La adicción a la pornografía es cada vez más común, muchos jóvenes descubren así su propia sexualidad y acaban disociando lo que debería ser una relación con otra persona con lo que vive en solitario.

Esto no significa que sea común que se intenten recrear en la “vida real” las fantasías que vemos en la pantalla, como violaciones, etc.

No, esta disociación sexual significa que el placer que se encuentra con la masturbación y el visionado de pornografía llega a eclipsar cualquier otro tipo de sexo y este tipo de saciedad sexual instantánea se acaba convirtiendo en una adicción, tomando el control de la persona.

Hablamos con Adriana Royo, sexóloga que trata este tipo de casos en su consulta.

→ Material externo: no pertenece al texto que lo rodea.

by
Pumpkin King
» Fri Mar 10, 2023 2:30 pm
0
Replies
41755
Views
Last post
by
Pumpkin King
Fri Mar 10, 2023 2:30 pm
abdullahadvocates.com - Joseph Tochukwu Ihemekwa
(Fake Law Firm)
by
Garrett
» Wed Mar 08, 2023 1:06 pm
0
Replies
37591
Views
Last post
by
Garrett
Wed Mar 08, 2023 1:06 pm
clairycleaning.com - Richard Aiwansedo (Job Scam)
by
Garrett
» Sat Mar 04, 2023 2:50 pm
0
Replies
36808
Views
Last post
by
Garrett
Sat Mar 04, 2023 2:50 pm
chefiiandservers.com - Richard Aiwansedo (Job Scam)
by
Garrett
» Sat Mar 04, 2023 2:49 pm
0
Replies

“Hay quien necesita hacerse una paja antes de entrar en clase y se mete en el aseo para ver algo de porno. También hay quien se masturba en el coche, antes de entrar en el trabajo. Cuando la pornografía frena nuestra vida y sentimos ansiedad si no le dedicamos tiempo, estamos ante una adicción”, explica Adriana.

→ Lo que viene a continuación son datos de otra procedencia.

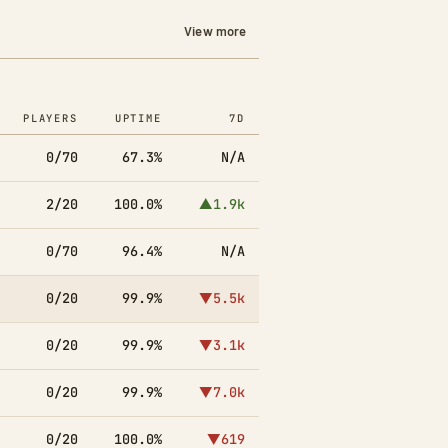
View more
PLAYERS
UPTIME
7D
0/70
67.3%
N/A
2/20
100.0%
▲1.9k
0/70
96.4%
N/A
0/20
99.9%
▼5.5k
0/20
99.9%
▼3.1k
0/20
99.9%
▼7.0k
0/20
100.0%
▼619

Muchas veces es un acto reflejo, ni sentimos excitación ni hay nada en nosotros que nos motive especialmente, pero sentimos la necesidad de ocupar el tiempo con eso, es como una llamada, rutinaria, que nos obliga a ver porno y masturbarnos.

Porque el cerebro es como una esponja, aprende y se modela con la información que tiene delante, y si es pornografía, se desarrollará pensando que aquello que ve es un impulso común, y podrá hacerse dependiente.